In accordance with an embodiment of the present disclosure, the one or more processors 104 are configured to reconstruct, at step 314, a point cloud corresponding to the one or more open-contour texture-less objects based on triangulation using at least the stereo matched pairs of keypoints and one or more intrinsic parameters of the camera. The reconstruction so far only generates a wire-frame model, by reconstructing the top and bottom 3D open contours respectively. If the cross-section is regular (e.g. a flat beam having rectangular cross-section and a cable having circular cross-section), then interpolation methods can be used to assign depth to virtual points on the object’s visible surface. For flat open-contour objects, a simple discrete interpolation may be performed. Four 3D end-points of the two contours maybe treated as corner-points of a 3D plane, and any known plane interpolation technique may be employed. For other open-contour objects such as wires, the cross-section is a regular algebraic curve (e.g. a circle). Hence from the estimation of the two depths for any specific point on the upper and lower contour of an open-contour object, the parameters of the cross-section (e.g. circle radius) may be estimated. The parameters may be used to synthetically interpolate and reconstruct the entire surface of such a cross-section. Concatenation of such cross-section leads to reconstruction of the surface of the entire curved-surface open-contour object. Such an interpolative reconstruction works even when the open-contour object is curved along its leading length, e.g., a cylindrical parabola for a hanging wire.
In practice, there are multiple open-contour objects supporting a mechanical system. It is also known that for mechanical design aspects such as load balancing, such open-contour objects are laid out symmetrically, and do not cross each other, especially in frontal view. The present disclosure leverages this property to uniquely mark out different instances of the object in each frame (for example, mark each power line top-to-bottom in each frame). Using unique markings, it is possible to match the contours of the correct common instance.
Given that offline calibration is performed as stated above, the ambiguity in SfM-driven segmentation is restricted to only similarity transformations. Many of the corresponding equivalences, especially that of scale, may be disambiguated by a well-known technique of using few ground truth depth measures (of few ground control points), and then imposing the popular smoothness constraint in disparity space (which also maps directly to the depth space).
The problem of scale can be of critical importance, when it comes to using stereo segmentation for fault detection purposes. Surveillance videos for open-contour objects are generally quite long. So the possibility of accumulation of pose estimation errors is expected to be present. The motion of camera being restricted to near-linear due to nature/shape of such objects, it is not possible to perform loop closure or use symmetries for compensating such error. In many cases such as aerial imaging over non-urban regions, it may not be possible to reliably employ external references such as GPS, GIS data or 3D models to periodically compensate for such error.

Given entries =>

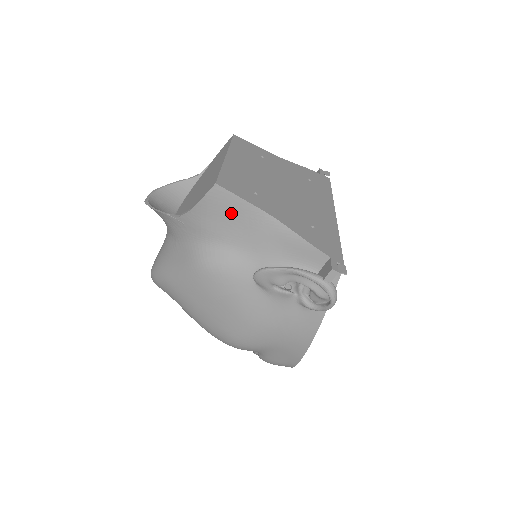
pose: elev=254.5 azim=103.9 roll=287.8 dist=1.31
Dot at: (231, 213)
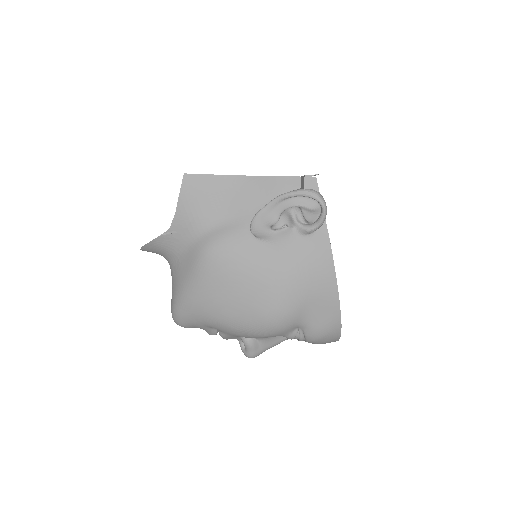
Dot at: (207, 192)
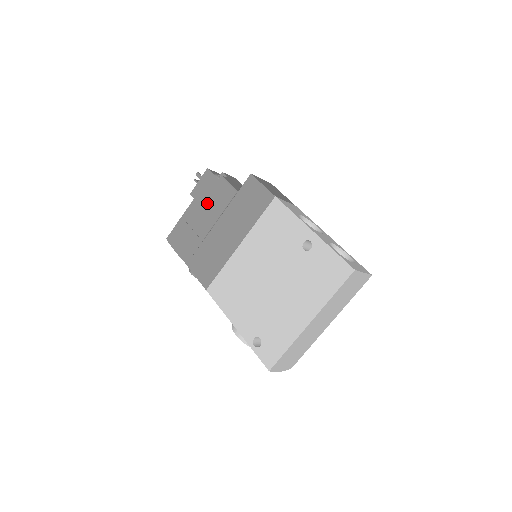
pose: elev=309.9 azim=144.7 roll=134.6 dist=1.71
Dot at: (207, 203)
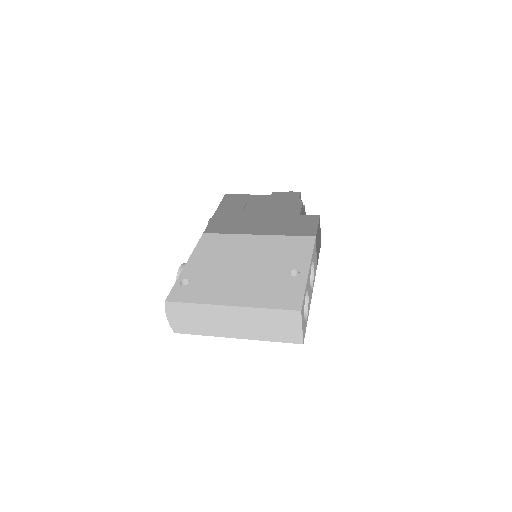
Dot at: (274, 203)
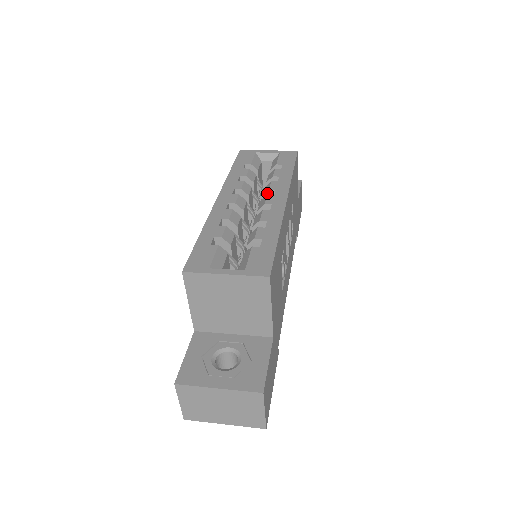
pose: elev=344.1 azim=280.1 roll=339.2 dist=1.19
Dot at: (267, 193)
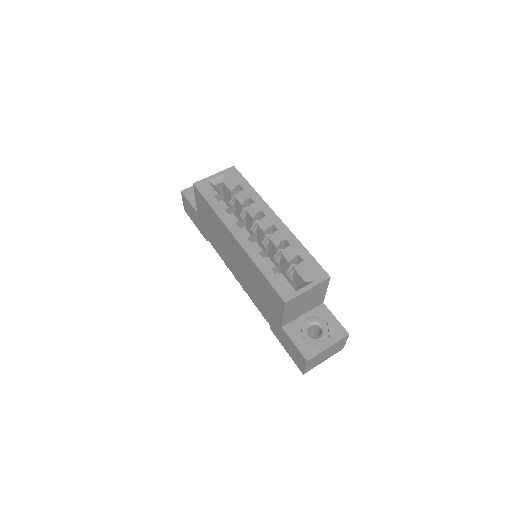
Dot at: (256, 215)
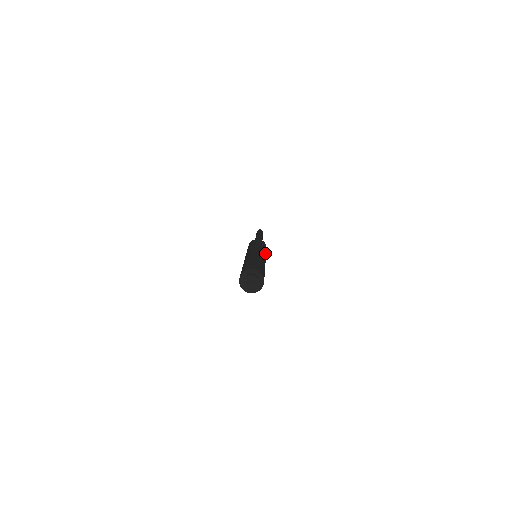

Stated problem =>
According to the text on reconstructing open-contour objects, why can't loop closure or symmetries be used to compensate for accumulated pose estimation errors? Answer in one to three sentences. The records have no connection to the text.

Result for this task =>
The nature and shape of open-contour objects restrict the camera's motion to near-linear. Because of this, loop closure or symmetries cannot be used to compensate for the error.